With the start of May arriving Thursday, so will chatter about selling in May and going away. Although that old adage has proven efficacious more often than not, it does not mean investors have dump all of their equity positions in favor of cash and bonds.
Investors looking to stay in equity game during the May through October time frame, the weakest six-month period for stocks, can do so with this year’s top-performing sector: Utilities. Utilities, the second-smallest sector weight in the S&P 500, have gone from being the worst performer in the benchmark index last to far and away this year’s best. [Utilities ETFs Shine in Rocky Market]

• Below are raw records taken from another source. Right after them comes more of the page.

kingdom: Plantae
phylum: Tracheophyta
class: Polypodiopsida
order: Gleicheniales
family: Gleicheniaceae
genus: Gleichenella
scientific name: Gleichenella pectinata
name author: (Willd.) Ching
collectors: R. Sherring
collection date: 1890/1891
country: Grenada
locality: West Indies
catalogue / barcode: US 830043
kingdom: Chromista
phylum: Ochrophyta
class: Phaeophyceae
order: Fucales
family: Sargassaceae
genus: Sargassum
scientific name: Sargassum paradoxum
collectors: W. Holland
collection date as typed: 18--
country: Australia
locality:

Including dividends paid, the Utilities Select Sector SPDR (NYSEArca: XLU) is 16.3% this year, more than double the returns of the Energy Select Sector SPDR (NYSEArca: XLE), the second-best of the nine sector SPDRs, and more than the triple the returns of the Health Care Select Sector SPDR (NYSEArca: XLV), the number three SPDR. [Utilities ETFs Assert Leadership]
David Kotok, chief investment officer at Cumberland Advisors, told Trang Ho of Investor’s Business Daily that he is overweight utilities names because of the sector’s reputation for being less volatile and offering strong yields. Kotok also noted utilities stocks are underowned.
XLU has a dividend yield of almost 3.6%. The iShares U.S. Utilities ETF (NYSEArca: IDU), which yields, 3.1%, has a beta of just 0.38% and three-year standard deviation of 10.7%, according to iShares data.